To-do item: Would you please repeat exactly the entries below, starting at the line with "wild. While both" and ending at the line with "NAICS code 31131", and nothing outside that range? Leave out the pictures.

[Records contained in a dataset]
*-*-*

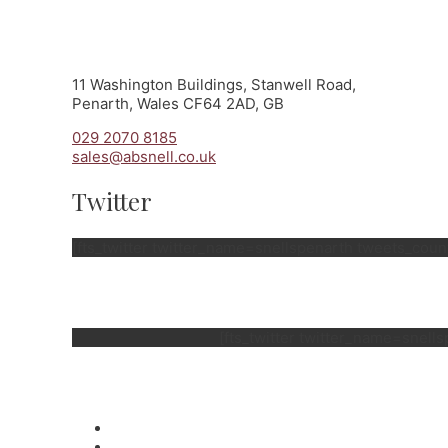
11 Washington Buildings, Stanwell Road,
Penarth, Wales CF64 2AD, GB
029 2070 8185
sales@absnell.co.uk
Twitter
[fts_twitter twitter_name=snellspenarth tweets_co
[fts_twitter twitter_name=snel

*-*-*

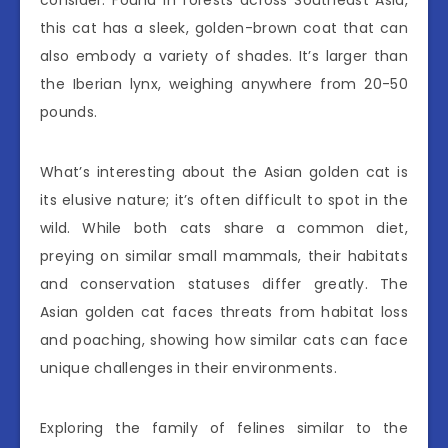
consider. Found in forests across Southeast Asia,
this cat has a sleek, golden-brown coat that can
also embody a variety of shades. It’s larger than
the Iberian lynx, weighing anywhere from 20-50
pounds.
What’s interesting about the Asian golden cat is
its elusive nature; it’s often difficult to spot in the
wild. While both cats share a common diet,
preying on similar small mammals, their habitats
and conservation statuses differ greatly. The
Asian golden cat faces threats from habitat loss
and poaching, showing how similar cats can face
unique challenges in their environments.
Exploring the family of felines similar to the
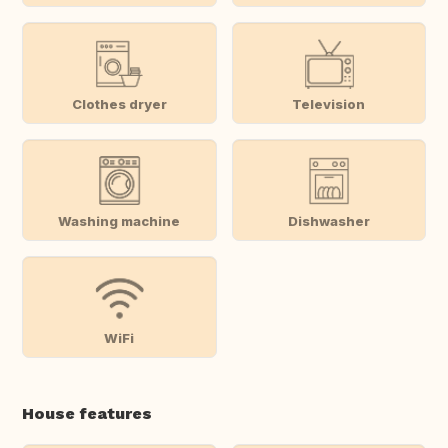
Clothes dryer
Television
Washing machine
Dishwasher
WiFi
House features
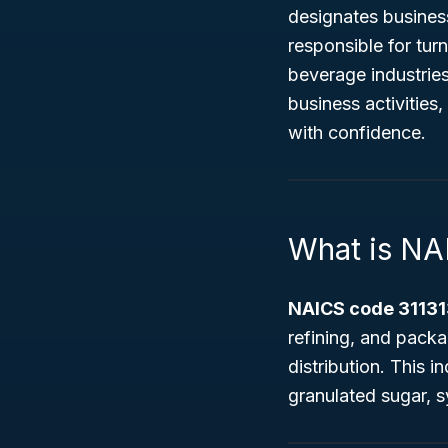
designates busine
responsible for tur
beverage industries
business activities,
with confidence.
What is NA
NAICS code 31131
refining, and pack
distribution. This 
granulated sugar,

*-*-*

Task response:
wild. While both cats share a common diet,
preying on similar small mammals, their habitats
and conservation statuses differ greatly. The
Asian golden cat faces threats from habitat loss
and poaching, showing how similar cats can face
unique challenges in their environments.
Exploring the family of felines similar to the
Clothes dryer
Television
Washing machine
Dishwasher
WiFi
House features
designates busine
responsible for tur
beverage industries
business activities,
with confidence.
What is NA
NAICS code 31131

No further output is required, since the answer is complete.